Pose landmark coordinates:
*** Block opens ***
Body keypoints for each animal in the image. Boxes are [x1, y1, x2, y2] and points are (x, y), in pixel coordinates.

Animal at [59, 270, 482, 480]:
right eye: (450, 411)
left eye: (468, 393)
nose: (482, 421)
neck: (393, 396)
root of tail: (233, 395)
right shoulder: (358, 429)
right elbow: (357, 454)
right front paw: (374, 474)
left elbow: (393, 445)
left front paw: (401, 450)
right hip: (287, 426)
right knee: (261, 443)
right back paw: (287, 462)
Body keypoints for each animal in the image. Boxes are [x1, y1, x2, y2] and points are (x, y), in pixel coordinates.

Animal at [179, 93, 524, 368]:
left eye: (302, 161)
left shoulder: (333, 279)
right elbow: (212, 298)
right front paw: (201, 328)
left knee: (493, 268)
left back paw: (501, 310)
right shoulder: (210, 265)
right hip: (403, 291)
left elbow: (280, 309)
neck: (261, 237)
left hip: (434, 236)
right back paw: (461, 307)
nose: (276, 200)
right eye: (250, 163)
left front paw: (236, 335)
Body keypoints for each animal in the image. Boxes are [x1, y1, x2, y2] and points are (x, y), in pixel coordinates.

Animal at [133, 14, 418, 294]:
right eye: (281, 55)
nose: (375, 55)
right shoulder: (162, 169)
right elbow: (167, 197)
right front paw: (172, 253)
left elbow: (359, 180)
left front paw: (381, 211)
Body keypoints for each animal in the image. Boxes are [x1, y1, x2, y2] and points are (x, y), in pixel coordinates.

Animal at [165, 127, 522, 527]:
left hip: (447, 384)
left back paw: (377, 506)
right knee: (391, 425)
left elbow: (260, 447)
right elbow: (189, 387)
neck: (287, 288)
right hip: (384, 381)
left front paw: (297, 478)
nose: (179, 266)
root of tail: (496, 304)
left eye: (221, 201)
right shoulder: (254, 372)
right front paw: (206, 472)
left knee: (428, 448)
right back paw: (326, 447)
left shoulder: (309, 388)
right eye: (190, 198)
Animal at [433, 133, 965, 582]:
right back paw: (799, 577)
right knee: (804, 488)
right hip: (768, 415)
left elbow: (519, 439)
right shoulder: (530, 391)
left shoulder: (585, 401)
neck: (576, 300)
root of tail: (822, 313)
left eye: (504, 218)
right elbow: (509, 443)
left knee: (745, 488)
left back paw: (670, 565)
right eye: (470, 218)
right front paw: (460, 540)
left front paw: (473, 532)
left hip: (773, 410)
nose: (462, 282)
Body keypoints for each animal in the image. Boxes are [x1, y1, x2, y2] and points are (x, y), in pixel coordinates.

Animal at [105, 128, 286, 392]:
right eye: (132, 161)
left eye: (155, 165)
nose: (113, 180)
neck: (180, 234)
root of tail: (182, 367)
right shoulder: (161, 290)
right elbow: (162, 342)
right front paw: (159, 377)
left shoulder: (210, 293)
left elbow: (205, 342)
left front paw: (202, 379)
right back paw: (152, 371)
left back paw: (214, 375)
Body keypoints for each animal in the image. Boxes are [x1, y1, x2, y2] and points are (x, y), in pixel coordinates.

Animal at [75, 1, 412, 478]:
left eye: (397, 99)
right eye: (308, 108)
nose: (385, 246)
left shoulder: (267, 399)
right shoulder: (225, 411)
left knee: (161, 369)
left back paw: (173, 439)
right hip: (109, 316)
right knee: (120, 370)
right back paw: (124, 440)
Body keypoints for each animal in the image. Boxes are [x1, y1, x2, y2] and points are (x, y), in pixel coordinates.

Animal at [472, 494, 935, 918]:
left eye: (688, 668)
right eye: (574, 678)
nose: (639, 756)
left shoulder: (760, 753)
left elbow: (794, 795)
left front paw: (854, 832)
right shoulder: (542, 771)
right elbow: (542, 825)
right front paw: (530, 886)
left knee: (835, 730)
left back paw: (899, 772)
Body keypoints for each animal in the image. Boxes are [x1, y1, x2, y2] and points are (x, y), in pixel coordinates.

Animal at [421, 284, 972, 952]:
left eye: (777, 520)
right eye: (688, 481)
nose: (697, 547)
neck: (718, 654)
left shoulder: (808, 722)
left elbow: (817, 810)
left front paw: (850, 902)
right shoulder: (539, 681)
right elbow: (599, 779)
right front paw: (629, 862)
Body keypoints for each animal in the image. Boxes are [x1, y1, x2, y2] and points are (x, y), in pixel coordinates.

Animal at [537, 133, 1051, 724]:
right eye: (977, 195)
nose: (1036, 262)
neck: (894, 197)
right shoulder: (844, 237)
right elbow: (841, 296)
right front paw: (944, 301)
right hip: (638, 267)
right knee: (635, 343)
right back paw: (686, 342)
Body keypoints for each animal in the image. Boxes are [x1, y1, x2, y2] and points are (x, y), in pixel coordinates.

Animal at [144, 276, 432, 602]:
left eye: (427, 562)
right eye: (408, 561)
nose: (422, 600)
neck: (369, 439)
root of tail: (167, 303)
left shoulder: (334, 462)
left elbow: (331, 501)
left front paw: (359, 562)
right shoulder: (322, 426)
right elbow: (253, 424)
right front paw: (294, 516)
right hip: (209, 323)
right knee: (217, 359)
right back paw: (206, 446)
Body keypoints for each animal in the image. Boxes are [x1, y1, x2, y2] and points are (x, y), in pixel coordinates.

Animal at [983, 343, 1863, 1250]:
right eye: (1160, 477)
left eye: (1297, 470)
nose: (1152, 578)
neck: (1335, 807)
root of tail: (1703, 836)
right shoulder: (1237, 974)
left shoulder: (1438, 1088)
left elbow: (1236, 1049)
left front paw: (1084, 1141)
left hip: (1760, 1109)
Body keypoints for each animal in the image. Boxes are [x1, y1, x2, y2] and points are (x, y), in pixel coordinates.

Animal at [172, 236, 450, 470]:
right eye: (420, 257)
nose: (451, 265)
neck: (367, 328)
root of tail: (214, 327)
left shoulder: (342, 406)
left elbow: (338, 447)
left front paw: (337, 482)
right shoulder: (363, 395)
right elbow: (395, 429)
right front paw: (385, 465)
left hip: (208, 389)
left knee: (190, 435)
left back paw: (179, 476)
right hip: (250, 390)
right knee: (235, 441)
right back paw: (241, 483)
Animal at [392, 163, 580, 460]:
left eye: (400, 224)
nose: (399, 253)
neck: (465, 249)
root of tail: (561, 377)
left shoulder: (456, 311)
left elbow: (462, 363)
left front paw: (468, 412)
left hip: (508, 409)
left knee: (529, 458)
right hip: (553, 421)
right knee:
*** Block closes ***
● Try it
Output the data in full, exactly as it stands.

● Your response
Body keypoints for each animal in the image. Boxes are [x1, y1, x2, y2] and points are (x, y), in pixel coordinates.

Animal at [59, 270, 482, 480]:
right eye: (450, 411)
left eye: (468, 393)
nose: (482, 421)
neck: (393, 396)
root of tail: (233, 395)
right shoulder: (358, 429)
right elbow: (357, 454)
right front paw: (374, 474)
left elbow: (393, 445)
left front paw: (401, 450)
right hip: (287, 426)
right knee: (261, 443)
right back paw: (287, 462)
Body keypoints for each animal in the image. Boxes are [x1, y1, x2, y2] and points are (x, y), in pixel coordinates.

Animal at [179, 93, 524, 368]:
left eye: (302, 161)
left shoulder: (333, 279)
right elbow: (212, 298)
right front paw: (201, 328)
left knee: (493, 268)
left back paw: (501, 310)
right shoulder: (210, 265)
right hip: (403, 291)
left elbow: (280, 309)
neck: (261, 237)
left hip: (434, 236)
right back paw: (461, 307)
nose: (276, 200)
right eye: (250, 163)
left front paw: (236, 335)
Body keypoints for each animal in the image. Boxes are [x1, y1, x2, y2] and points are (x, y), in pixel coordinates.

Animal at [133, 14, 418, 294]:
right eye: (281, 55)
nose: (375, 55)
right shoulder: (162, 169)
right elbow: (167, 197)
right front paw: (172, 253)
left elbow: (359, 180)
left front paw: (381, 211)
Body keypoints for each animal in the image. Boxes are [x1, y1, x2, y2] and points are (x, y), in pixel coordinates.

Animal at [165, 127, 522, 527]:
left hip: (447, 384)
left back paw: (377, 506)
right knee: (391, 425)
left elbow: (260, 447)
right elbow: (189, 387)
neck: (287, 288)
right hip: (384, 381)
left front paw: (297, 478)
nose: (179, 266)
root of tail: (496, 304)
left eye: (221, 201)
right shoulder: (254, 372)
right front paw: (206, 472)
left knee: (428, 448)
right back paw: (326, 447)
left shoulder: (309, 388)
right eye: (190, 198)
Animal at [433, 133, 965, 582]:
right back paw: (799, 577)
right knee: (804, 488)
right hip: (768, 415)
left elbow: (519, 439)
right shoulder: (530, 391)
left shoulder: (585, 401)
neck: (576, 300)
root of tail: (822, 313)
left eye: (504, 218)
right elbow: (509, 443)
left knee: (745, 488)
left back paw: (670, 565)
right eye: (470, 218)
right front paw: (460, 540)
left front paw: (473, 532)
left hip: (773, 410)
nose: (462, 282)
Body keypoints for each animal in the image. Boxes are [x1, y1, x2, y2] and points are (x, y), in pixel coordinates.

Animal at [105, 128, 286, 392]:
right eye: (132, 161)
left eye: (155, 165)
nose: (113, 180)
neck: (180, 234)
root of tail: (182, 367)
right shoulder: (161, 290)
right elbow: (162, 342)
right front paw: (159, 377)
left shoulder: (210, 293)
left elbow: (205, 342)
left front paw: (202, 379)
right back paw: (152, 371)
left back paw: (214, 375)
Body keypoints for each animal in the image. Boxes are [x1, y1, x2, y2] and points are (x, y), in pixel coordinates.

Animal at [75, 1, 412, 478]:
left eye: (397, 99)
right eye: (308, 108)
nose: (385, 246)
left shoulder: (267, 399)
right shoulder: (225, 411)
left knee: (161, 369)
left back paw: (173, 439)
right hip: (109, 316)
right knee: (120, 370)
right back paw: (124, 440)
Body keypoints for each animal in the image. Boxes are [x1, y1, x2, y2] and points are (x, y), in pixel coordinates.

Animal at [472, 494, 935, 918]:
left eye: (688, 668)
right eye: (574, 678)
nose: (639, 756)
left shoulder: (760, 753)
left elbow: (794, 795)
left front paw: (854, 832)
right shoulder: (542, 771)
right elbow: (542, 825)
right front paw: (530, 886)
left knee: (835, 730)
left back paw: (899, 772)
Body keypoints for each animal in the image. Boxes are [x1, y1, x2, y2] and points are (x, y), in pixel coordinates.

Animal at [421, 284, 972, 952]:
left eye: (777, 520)
right eye: (688, 481)
nose: (697, 547)
neck: (718, 654)
left shoulder: (808, 722)
left elbow: (817, 810)
left front paw: (850, 902)
right shoulder: (539, 681)
right elbow: (599, 779)
right front paw: (629, 862)
Body keypoints for each animal in the image. Boxes are [x1, y1, x2, y2] and points are (x, y), in pixel coordinates.

Animal at [537, 133, 1051, 724]:
right eye: (977, 195)
nose: (1036, 262)
neck: (894, 197)
right shoulder: (844, 237)
right elbow: (841, 296)
right front paw: (944, 301)
right hip: (638, 267)
right knee: (635, 343)
right back paw: (686, 342)
Body keypoints for each animal in the image. Boxes are [x1, y1, x2, y2] and points are (x, y), in pixel coordinates.

Animal at [144, 276, 432, 602]:
left eye: (427, 562)
right eye: (408, 561)
nose: (422, 600)
neck: (369, 439)
root of tail: (167, 303)
left shoulder: (334, 462)
left elbow: (331, 501)
left front paw: (359, 562)
right shoulder: (322, 426)
right elbow: (253, 424)
right front paw: (294, 516)
right hip: (209, 323)
right knee: (217, 359)
right back paw: (206, 446)
Body keypoints for each animal in the image. Boxes are [x1, y1, x2, y2] and points are (x, y), in pixel coordinates.

Animal at [983, 343, 1863, 1250]:
right eye: (1160, 477)
left eye: (1297, 470)
nose: (1152, 578)
neck: (1335, 807)
root of tail: (1703, 836)
right shoulder: (1237, 974)
left shoulder: (1438, 1088)
left elbow: (1236, 1049)
left front paw: (1084, 1141)
left hip: (1760, 1109)
Body keypoints for each animal in the image. Boxes are [x1, y1, x2, y2] and points are (x, y), in pixel coordinates.

Animal at [172, 236, 450, 470]:
right eye: (420, 257)
nose: (451, 265)
neck: (367, 328)
root of tail: (214, 327)
left shoulder: (342, 406)
left elbow: (338, 447)
left front paw: (337, 482)
right shoulder: (363, 395)
right elbow: (395, 429)
right front paw: (385, 465)
left hip: (208, 389)
left knee: (190, 435)
left back paw: (179, 476)
right hip: (250, 390)
right knee: (235, 441)
right back paw: (241, 483)
Animal at [392, 163, 580, 460]:
left eye: (400, 224)
nose: (399, 253)
neck: (465, 249)
root of tail: (561, 377)
left shoulder: (456, 311)
left elbow: (462, 363)
left front paw: (468, 412)
left hip: (508, 409)
left knee: (529, 458)
right hip: (553, 421)
right knee:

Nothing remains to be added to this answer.